Figure 1. Longitudinal analysis of blood B-cell populations of HIV-1 infected individuals.

(A) Representative plot showing gating strategy on live PBMCs. Total CD19+ B-cells were selected based on expression of CD27 and/or IgM, and levels of CD21. CD1c and CD10 expression were used for further characterisation of blood MZ and TI B-cell populations respectively, as reported [13]. Quadrants were set based on the expression values obtained with fluorescence minus one (FMO) and isotype controls.
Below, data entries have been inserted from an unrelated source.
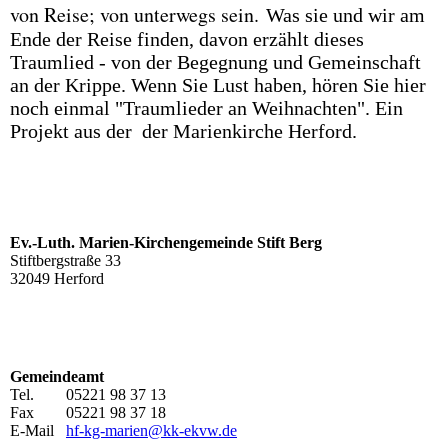
von Reise; von unterwegs sein.
Was sie und wir am
Ende der Reise finden, davon erzählt dieses
Traumlied - von der Begegnung und Gemeinschaft
an der Krippe. Wenn Sie Lust haben, hören Sie hier
noch einmal
"Traumlieder an Weihnachten". Ein
Projekt aus der der Marienkirche Herford.
Ev.-Luth. Marien-Kirchengemeinde Stift Berg
Stiftbergstraße 33
32049 Herford
Gemeindeamt
Tel. 05221 98 37 13
Fax 05221 98 37 18
E-Mail
hf-kg-marien@kk-ekvw.de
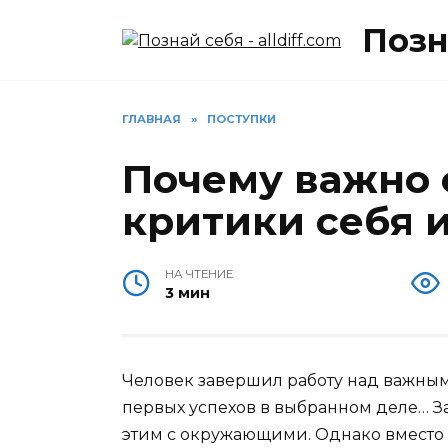
Перейти
Позна
к
содержанию
ГЛАВНАЯ
»
ПОСТУПКИ
Почему важно 
критики себя 
НА ЧТЕНИЕ
3 мин
Человек завершил работу над важным 
первых успехов в выбранном деле… 
этим с окружающими. Однако вместо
Mature activated B-cells are defined as CD19+CD27+IgM-CD21loCD1c-CD10-, resting switched memory B-cells are CD19+CD27+IgM-CD21hiCD10-, precursor marginal-zone (MZ)-like B-cells are CD19+CD27+IgM+CD21loCD1c+ CD10+, mature MZ-like B-cells are CD19+CD27+IgM+CD21hiCD1c+CD10- and transitional immature (TI) B-cells are CD19+CD27-IgM+CD21hiCD1c-CD10+. The graphs present (B) percentages of total B-cells (mean events gated: 9320±1750), and the relative frequencies of (C) mature activated (mean events gated: 360±67), (D) resting switched memory (mean events gated: 632±301), (E) precursor MZ-like (mean events gated: 145±36), (F) mature MZ-like (mean events gated: 327±233) and (G) TI (mean events gated: 944±174) B-cell populations in the blood of rapid progressors (left panels; 5–8 months PI (n = 11), 3–6 months ART (n = 6) and 9–12 months ART (n = 5)), classic progressors (middle panels; 0–3 months PI (n = 12), 5–8 months PI (n = 17), and 24 months PI (n = 13)), and viremic and aviremic slow progressors (EC) (right panels; viremic (n = 6); aviremic (n = 5)). The same values for HIV-negative donors in the left, middle and right panels are used as a control group (n = 7). Cell population frequencies were compared using the Wilcoxon signed rank test and the Mann-Whitney U test for pairwise comparisons of different phases of infection within each group and between the study groups, respectively. Data shown are mean ±SEM. * p<0.05. PI, post-infection; ART, antiretroviral therapy.